§ Source data:
----
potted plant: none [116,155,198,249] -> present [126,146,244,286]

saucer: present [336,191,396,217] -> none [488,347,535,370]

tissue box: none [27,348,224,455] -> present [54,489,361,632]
----
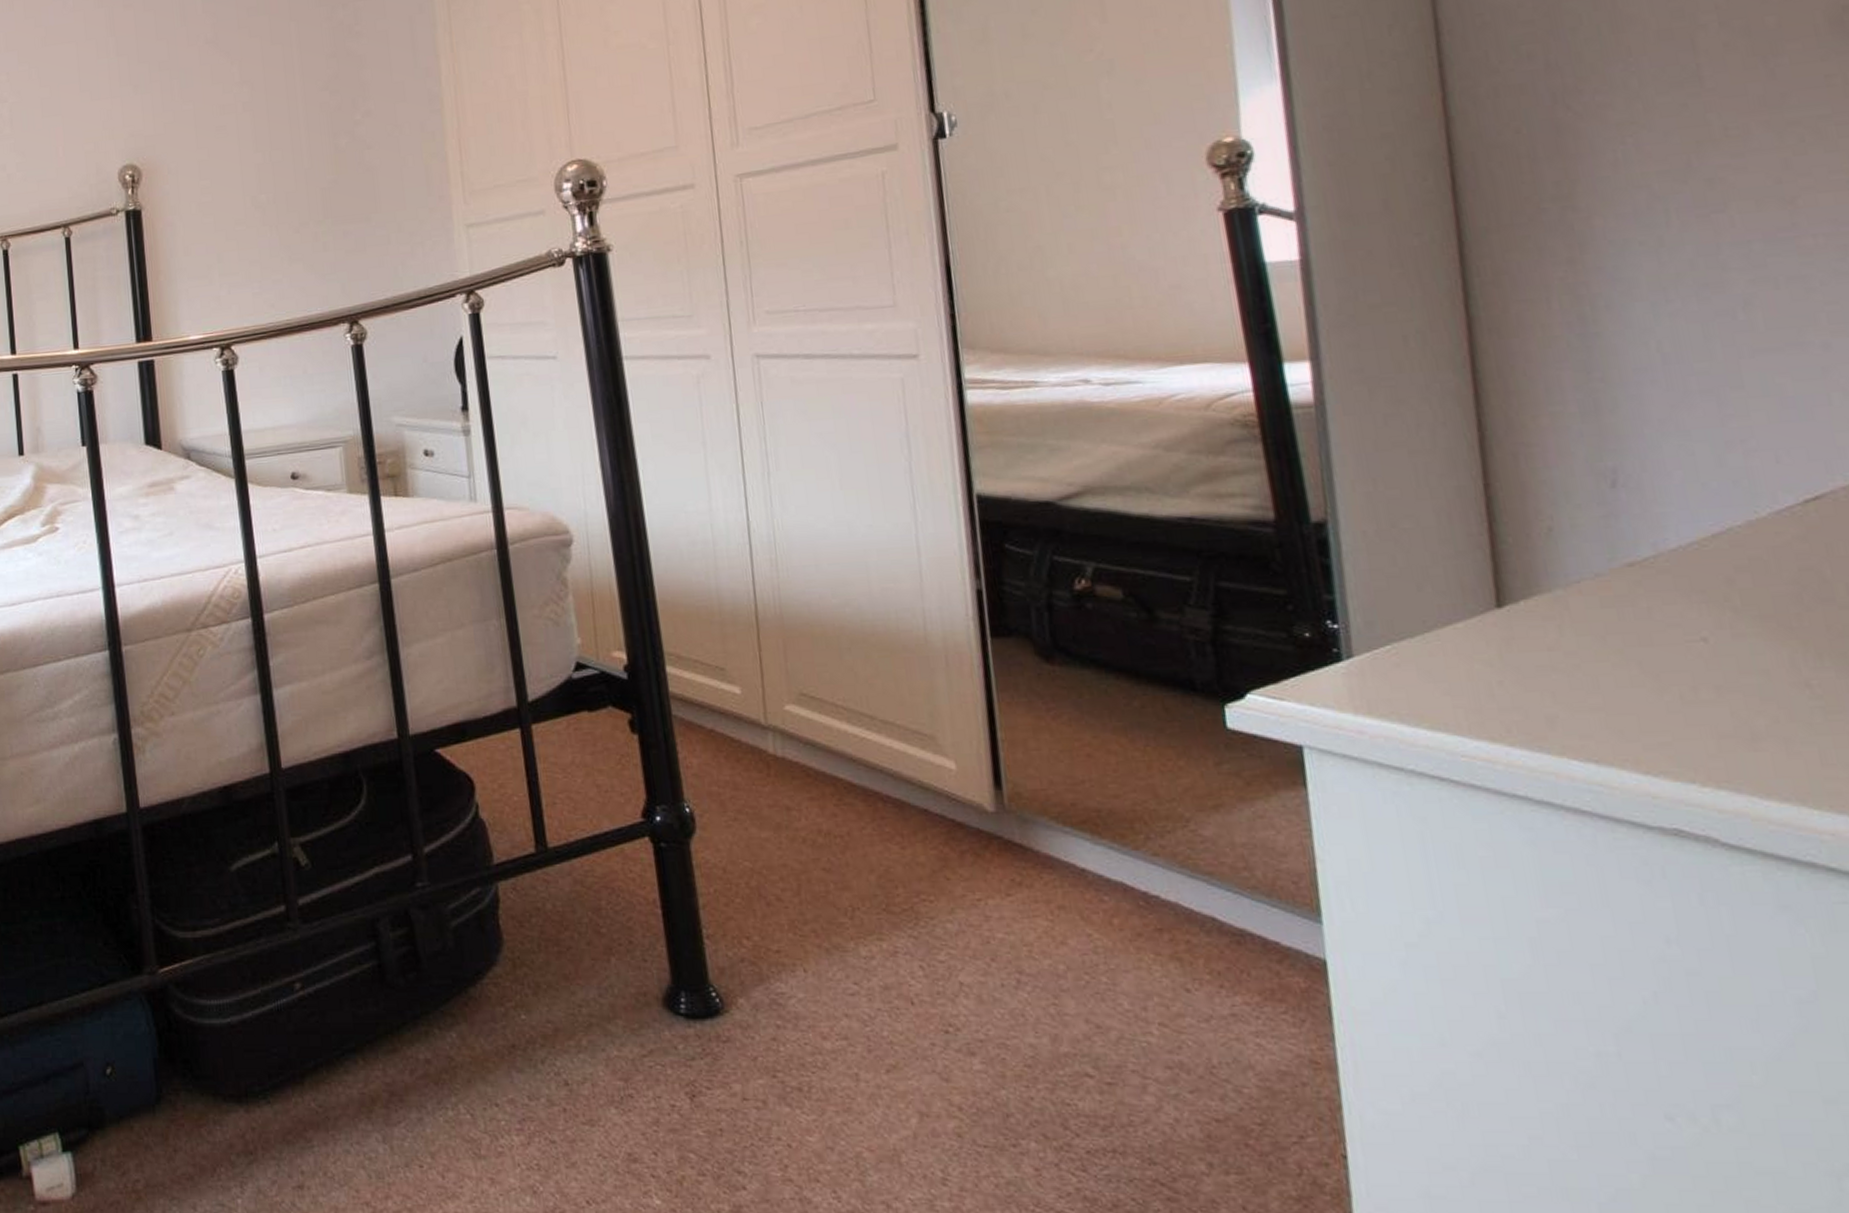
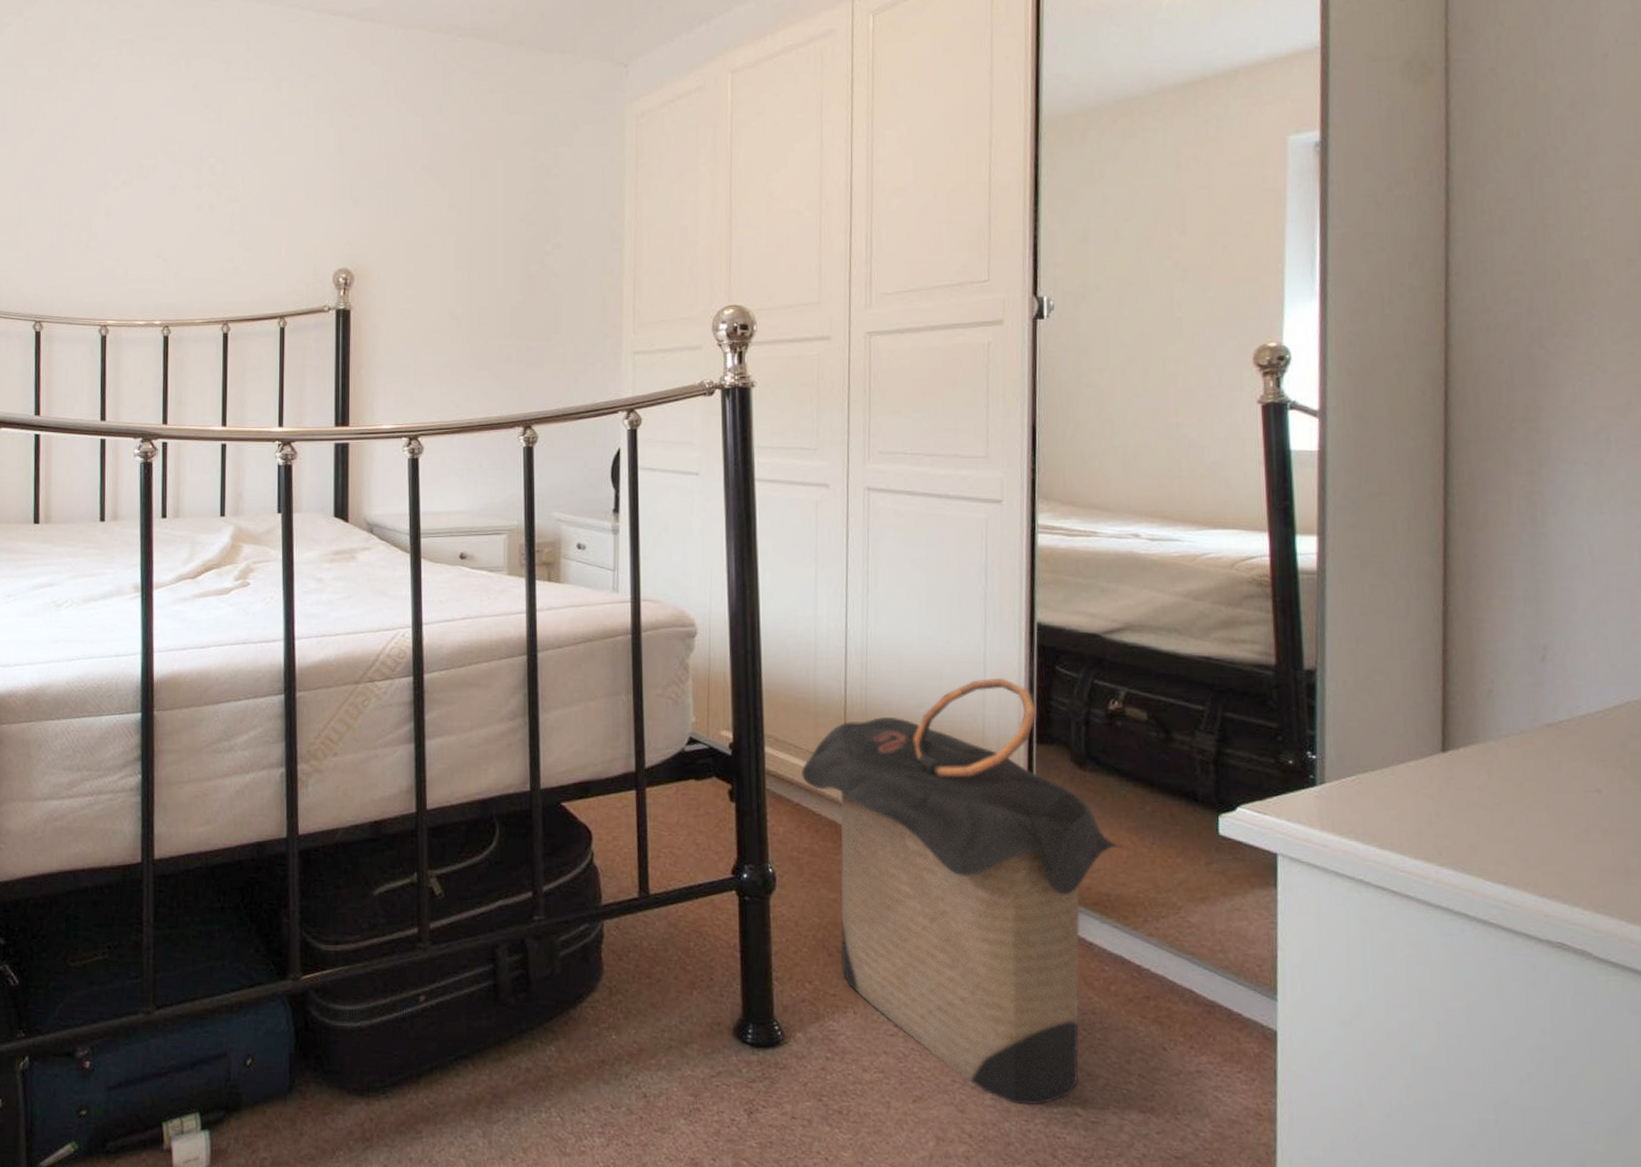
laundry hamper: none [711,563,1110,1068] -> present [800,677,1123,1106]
----
§ What to produce:
In the data above, start at the line that has "saucer: present [336,191,396,217]", stop after the line that has "tissue box: none", and print every line in between exactly as it stands.

§ Solution to this task:
saucer: present [336,191,396,217] -> none [488,347,535,370]

tissue box: none [27,348,224,455] -> present [54,489,361,632]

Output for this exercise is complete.